• [REQUIRED ACTION]
Copy the lines below word for word, but omit the pictures.

• [PROVIDED DATA]
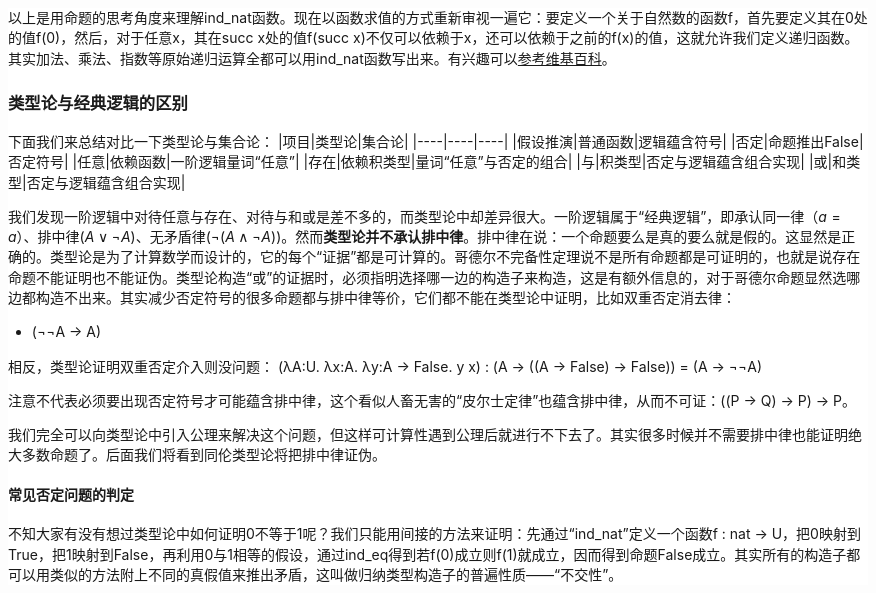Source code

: 以上是用命题的思考角度来理解ind_nat函数。现在以函数求值的方式重新审视一遍它：要定义一个关于自然数的函数f，首先要定义其在0处的值f(0)，然后，对于任意x，其在succ x处的值f(succ x)不仅可以依赖于x，还可以依赖于之前的f(x)的值，这就允许我们定义递归函数。其实加法、乘法、指数等原始递归运算全都可以用ind_nat函数写出来。有兴趣可以[参考维基百科](https://zh.wikipedia.org/wiki/%E7%B1%BB%E5%9E%8B%E8%AE%BA#%E8%87%AA%E7%84%B6%E6%95%B8)。

### 类型论与经典逻辑的区别

下面我们来总结对比一下类型论与集合论：
|项目|类型论|集合论|
|----|----|----|
|假设推演|普通函数|逻辑蕴含符号|
|否定|命题推出False|否定符号|
|任意|依赖函数|一阶逻辑量词“任意”|
|存在|依赖积类型|量词“任意”与否定的组合|
|与|积类型|否定与逻辑蕴含组合实现|
|或|和类型|否定与逻辑蕴含组合实现|

我们发现一阶逻辑中对待任意与存在、对待与和或是差不多的，而类型论中却差异很大。一阶逻辑属于“经典逻辑”，即承认同一律（$a=a$）、排中律($A\lor\lnot A$)、无矛盾律($\lnot(A\land\lnot A)$)。然而**类型论并不承认排中律**。排中律在说：一个命题要么是真的要么就是假的。这显然是正确的。类型论是为了计算数学而设计的，它的每个“证据”都是可计算的。哥德尔不完备性定理说不是所有命题都是可证明的，也就是说存在命题不能证明也不能证伪。类型论构造“或”的证据时，必须指明选择哪一边的构造子来构造，这是有额外信息的，对于哥德尔命题显然选哪边都构造不出来。其实减少否定符号的很多命题都与排中律等价，它们都不能在类型论中证明，比如双重否定消去律：
- (¬¬A → A) 

相反，类型论证明双重否定介入则没问题：
(λA:U. λx:A. λy:A → False. y x)  :  (A → ((A → False) → False)) = (A → ¬¬A) 

注意不代表必须要出现否定符号才可能蕴含排中律，这个看似人畜无害的“皮尔士定律”也蕴含排中律，从而不可证：((P → Q) → P) → P。

我们完全可以向类型论中引入公理来解决这个问题，但这样可计算性遇到公理后就进行不下去了。其实很多时候并不需要排中律也能证明绝大多数命题了。后面我们将看到同伦类型论将把排中律证伪。

#### 常见否定问题的判定

不知大家有没有想过类型论中如何证明0不等于1呢？我们只能用间接的方法来证明：先通过“ind_nat”定义一个函数f : nat → U，把0映射到True，把1映射到False，再利用0与1相等的假设，通过ind_eq得到若f(0)成立则f(1)就成立，因而得到命题False成立。其实所有的构造子都可以用类似的方法附上不同的真假值来推出矛盾，这叫做归纳类型构造子的普遍性质——“不交性”。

• [RESULT OF THIS EXERCISE]
Source code

: 以上是用命题的思考角度来理解ind_nat函数。现在以函数求值的方式重新审视一遍它：要定义一个关于自然数的函数f，首先要定义其在0处的值f(0)，然后，对于任意x，其在succ x处的值f(succ x)不仅可以依赖于x，还可以依赖于之前的f(x)的值，这就允许我们定义递归函数。其实加法、乘法、指数等原始递归运算全都可以用ind_nat函数写出来。有兴趣可以[参考维基百科](https://zh.wikipedia.org/wiki/%E7%B1%BB%E5%9E%8B%E8%AE%BA#%E8%87%AA%E7%84%B6%E6%95%B8)。

### 类型论与经典逻辑的区别

下面我们来总结对比一下类型论与集合论：
|项目|类型论|集合论|
|----|----|----|
|假设推演|普通函数|逻辑蕴含符号|
|否定|命题推出False|否定符号|
|任意|依赖函数|一阶逻辑量词“任意”|
|存在|依赖积类型|量词“任意”与否定的组合|
|与|积类型|否定与逻辑蕴含组合实现|
|或|和类型|否定与逻辑蕴含组合实现|

我们发现一阶逻辑中对待任意与存在、对待与和或是差不多的，而类型论中却差异很大。一阶逻辑属于“经典逻辑”，即承认同一律（$a=a$）、排中律($A\lor\lnot A$)、无矛盾律($\lnot(A\land\lnot A)$)。然而**类型论并不承认排中律**。排中律在说：一个命题要么是真的要么就是假的。这显然是正确的。类型论是为了计算数学而设计的，它的每个“证据”都是可计算的。哥德尔不完备性定理说不是所有命题都是可证明的，也就是说存在命题不能证明也不能证伪。类型论构造“或”的证据时，必须指明选择哪一边的构造子来构造，这是有额外信息的，对于哥德尔命题显然选哪边都构造不出来。其实减少否定符号的很多命题都与排中律等价，它们都不能在类型论中证明，比如双重否定消去律：
- (¬¬A → A) 

相反，类型论证明双重否定介入则没问题：
(λA:U. λx:A. λy:A → False. y x)  :  (A → ((A → False) → False)) = (A → ¬¬A) 

注意不代表必须要出现否定符号才可能蕴含排中律，这个看似人畜无害的“皮尔士定律”也蕴含排中律，从而不可证：((P → Q) → P) → P。

我们完全可以向类型论中引入公理来解决这个问题，但这样可计算性遇到公理后就进行不下去了。其实很多时候并不需要排中律也能证明绝大多数命题了。后面我们将看到同伦类型论将把排中律证伪。

#### 常见否定问题的判定

不知大家有没有想过类型论中如何证明0不等于1呢？我们只能用间接的方法来证明：先通过“ind_nat”定义一个函数f : nat → U，把0映射到True，把1映射到False，再利用0与1相等的假设，通过ind_eq得到若f(0)成立则f(1)就成立，因而得到命题False成立。其实所有的构造子都可以用类似的方法附上不同的真假值来推出矛盾，这叫做归纳类型构造子的普遍性质——“不交性”。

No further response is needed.